Всё это здорово поколебало мой скепсис в отношении целителей из газеты. И на новогоднее застолье я собиралась в азарте – очень хотелось увидеть преображённого Остапа. Своему Фёдору я велела приходить к одиннадцати, а сама побежала к друзьям к восьми.

Дверь в квартиру Клавки была приглашающе приоткрыта. Я покричала с лестничной клетки, никого не вызвала и переступила порог в радостном нетерпении…

Последнее, что я помню, прежде чем на меня обрушилась невероятная тяжесть – водопад ледяной воды, закупорившей мне нос и уши.

Очнулась я от запаха нашатыря и пронзительных рыданий прямо над моей раскалывающейся головой.

– Мама, ты убила тётю Лену своей дебильной засадой! – причитала Дашка.

– Ничего не убила, вон она глаза открывает, – обескуражено говорила Клавка, водя у меня перед носом ваткой с нашатырём. – Слушай, ты это… извини… – спрятала она от меня взор. – Я ведь была уверена, что этот скот вернётся… Он же убежал в рубашке и тапках… Он должен хотя бы одеться… Вот я и заготовила ему кодировку…

– Куда убежал? – еле шевельнула губами я.
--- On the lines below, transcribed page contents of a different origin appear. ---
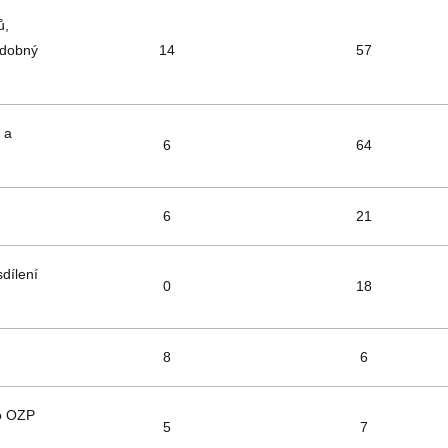
ů,
odobný
14
57
y a
6
64
6
21
dílení
0
18
8
6
ro OZP
5
7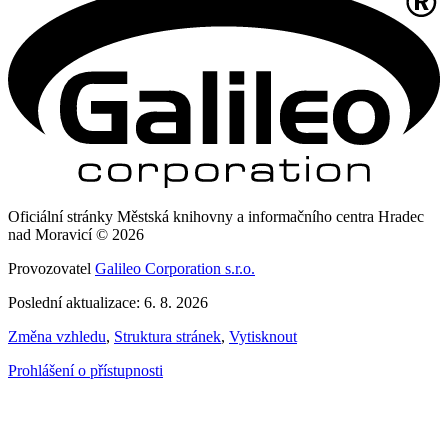
Oficiální stránky Městská knihovny a informačního centra Hradec
nad Moravicí © 2026
Provozovatel
Galileo Corporation s.r.o.
Poslední aktualizace: 6. 8. 2026
Změna vzhledu
,
Struktura stránek
,
Vytisknout
Prohlášení o přístupnosti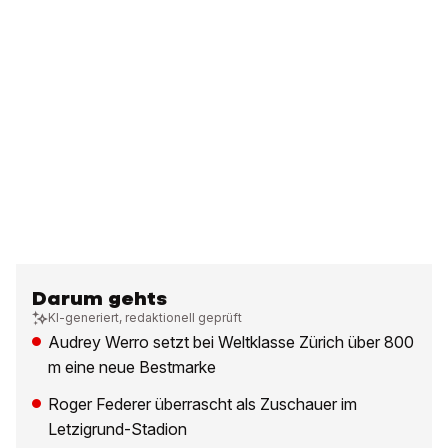
Darum gehts
KI-generiert, redaktionell geprüft
Audrey Werro setzt bei Weltklasse Zürich über 800
m eine neue Bestmarke
Roger Federer überrascht als Zuschauer im
Letzigrund-Stadion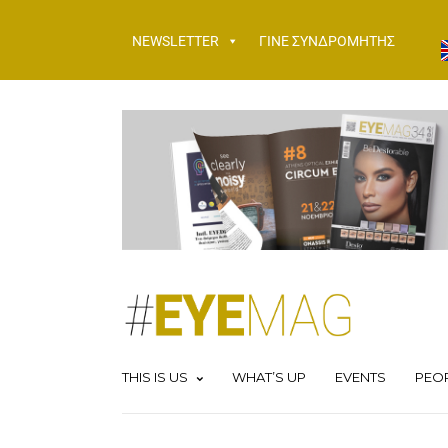
NEWSLETTER
ΓΙΝΕ ΣΥΝΔΡΟΜΗΤΗΣ
THIS IS US
WHAT’S UP
EVENTS
PEO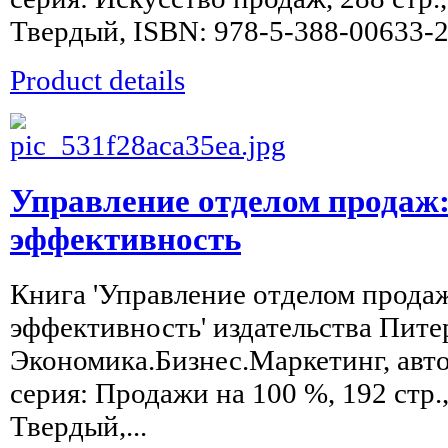
Твердый, ISBN: 978-5-388-00633-
Product details
Управление отделом продаж:
эффективность
Книга 'Управление отделом продаж
эффективность' издательства Пите
Экономика.Бизнес.Маркетинг, авт
серия: Продажи на 100 %, 192 стр.,
Твердый,...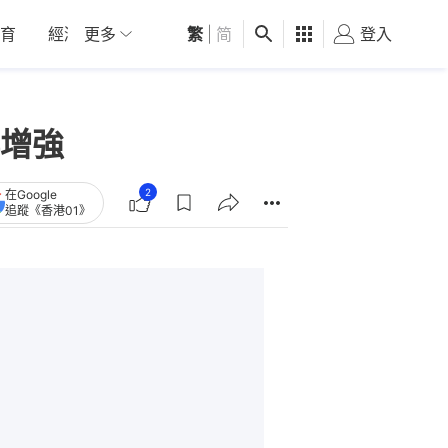
育
經濟
更多
01深圳
繁
觀點
|
简
健康
好食玩飛
登入
女
增強
2
在Google
追蹤《香港01》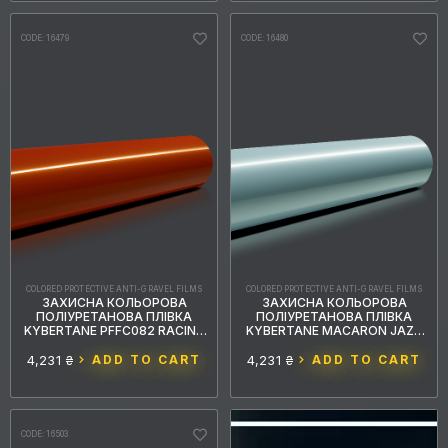
CODE: 16479
CODE: 16480
COLORED PROTECTIVE ANTI-GRAVEL FILMS
COLORED PROTECTIVE ANTI-GRAVEL FILMS
ЗАХИСНА КОЛЬОРОВА
ЗАХИСНА КОЛЬОРОВА
ПОЛІУРЕТАНОВА ПЛІВКА
ПОЛІУРЕТАНОВА ПЛІВКА
KYBERTANE PFFС082 RACING
KYBERTANE MACARON JAZZ
ORANGE 1.52MX15M
BLUE PFFС081 1.52MX15M
4,231 ₴
ADD TO CART
4,231 ₴
ADD TO CART
CODE: 16503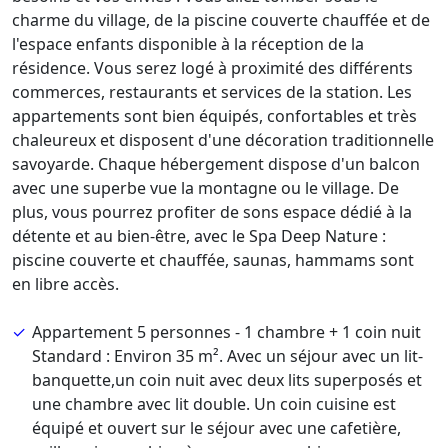
charme du village, de la piscine couverte chauffée et de
l'espace enfants disponible à la réception de la
résidence. Vous serez logé à proximité des différents
commerces, restaurants et services de la station. Les
appartements sont bien équipés, confortables et très
chaleureux et disposent d'une décoration traditionnelle
savoyarde. Chaque hébergement dispose d'un balcon
avec une superbe vue la montagne ou le village. De
plus, vous pourrez profiter de sons espace dédié à la
détente et au bien-être, avec le Spa Deep Nature :
piscine couverte et chauffée, saunas, hammams sont
en libre accès.
Appartement 5 personnes - 1 chambre + 1 coin nuit
Standard : Environ 35 m². Avec un séjour avec un lit-
banquette,un coin nuit avec deux lits superposés et
une chambre avec lit double. Un coin cuisine est
équipé et ouvert sur le séjour avec une cafetière,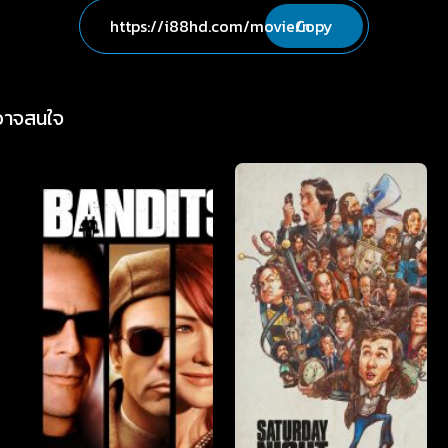
Copy
่อาจสนใจ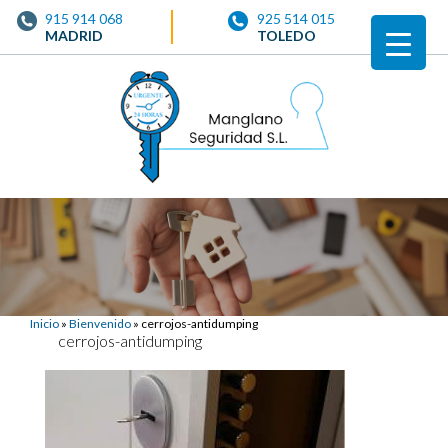
915 914 068
925 514 015
MADRID
TOLEDO
Inicio
»
Bienvenido
»
cerrojos-antidumping
cerrojos-antidumping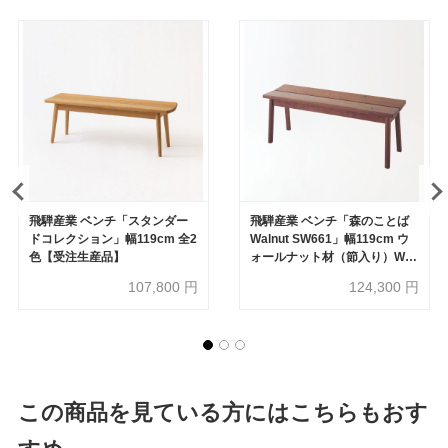
飛騨産業 ベンチ「スタンダー
飛騨産業 ベンチ「森のことば
ドコレクション」幅119cm 全2
Walnut SW661」幅119cm ウ
色【受注生産品】
ォールナット材（節入り）WA
色【受注生産品】
107,800
円
124,300
円
この商品を見ている方にはこちらもおす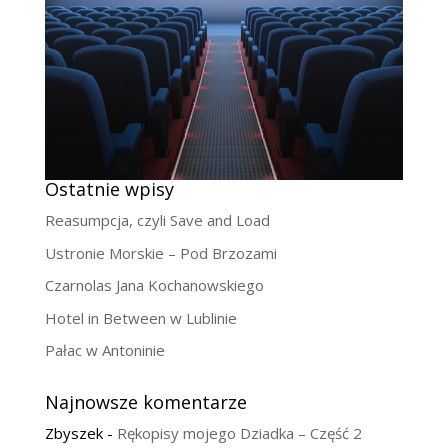
Ostatnie wpisy
Reasumpcja, czyli Save and Load
Ustronie Morskie – Pod Brzozami
Czarnolas Jana Kochanowskiego
Hotel in Between w Lublinie
Pałac w Antoninie
Najnowsze komentarze
Zbyszek
-
Rękopisy mojego Dziadka – Część 2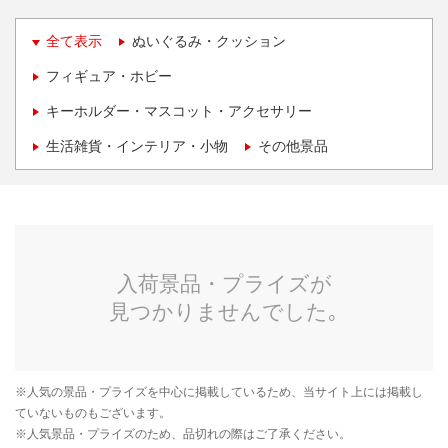
全て表示
ぬいぐるみ・クッション
フィギュア・ホビー
キーホルダー・マスコット・アクセサリー
生活雑貨・インテリア・小物
その他景品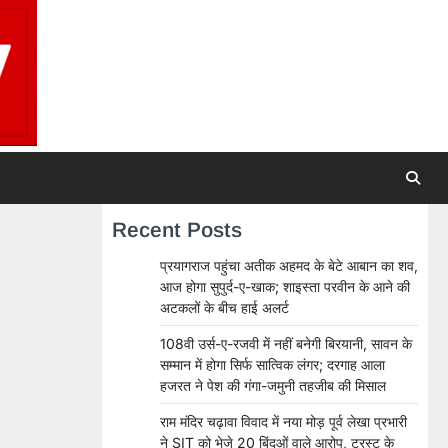
Recent Posts
प्रयागराज पहुंचा अतीक अहमद के बेटे आबान का शव,
आज होगा सुपुर्द-ए-खाक; शाइस्ता परवीन के आने की
अटकलों के बीच हाई अलर्ट
108वी उर्स-ए-रजवी में नहीं बनेगी बिरयानी, सावन के
सम्मान में होगा सिर्फ सात्विक लंगर; दरगाह आला
हजरत ने पेश की गंगा-जमुनी तहजीब की मिसाल
राम मंदिर चढ़ावा विवाद में नया मोड़ पूर्व लेखा प्रभारी
ने SIT को भेजे 20 बिंदुओं वाले आरोप, ट्रस्ट के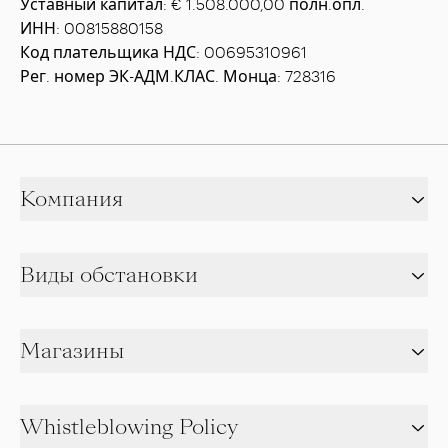
Уставный капитал: € 1.508.000,00 полн.опл.
ИНН: 00815880158
Код плательщика НДС: 00695310961
Рег. номер ЭК-АДМ.КЛАС. Монца: 728316
Компания
Виды обстановки
Магазины
Whistleblowing Policy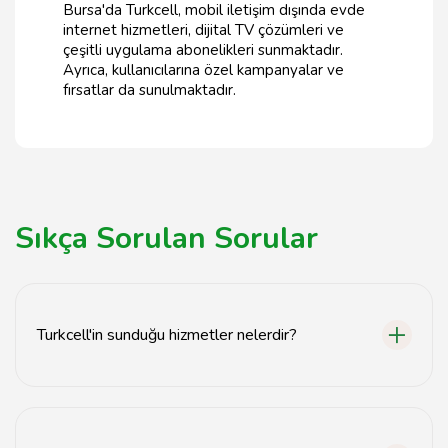
Bursa'da Turkcell, mobil iletişim dışında evde
internet hizmetleri, dijital TV çözümleri ve
çeşitli uygulama abonelikleri sunmaktadır.
Ayrıca, kullanıcılarına özel kampanyalar ve
fırsatlar da sunulmaktadır.
Sıkça Sorulan Sorular
Turkcell'in sunduğu hizmetler nelerdir?
Turkcell, mobil iletişim, internet hizmetleri, sabit hat
hizmetleri ve dijital çözümler gibi geniş bir hizmet
yelpazesine sahiptir. Ayrıca, müşteri hizmetleri ve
– Да к своему дружку, наркологу бывшему, чтоб ему!.. Я бы его лично!.. – таких казней, что Клавка перечислила, не было и в арсенале святой инквизиции. – Он позвонил Остапу сегодня с утра – и у моего как рукой сняло всё заклятие мадам Эсмеральды! Он сказал, что пойдёт мусор выносить в мусоропровод – и убежал, я их в окно отследила!.. Остап позвонил с улицы и сказал, что придёт к твоему приходу обязательно! Ну, погодите, голубчики! Появитесь вы дома!..

Дашка в это время наполняла холодной водой ведро и прилаживала его над дверью, а заодно хитроумно подпирала полуоткрытую дверь шваброй, к ручке которой была привязана дрель. Этим-то комплексом антиалкогольных мер меня и приложило, хорошо, не насмерть… Поймав мой панический взгляд, Даша объяснила:

– Мама сказала, сегодня повторно будем папу кодировать!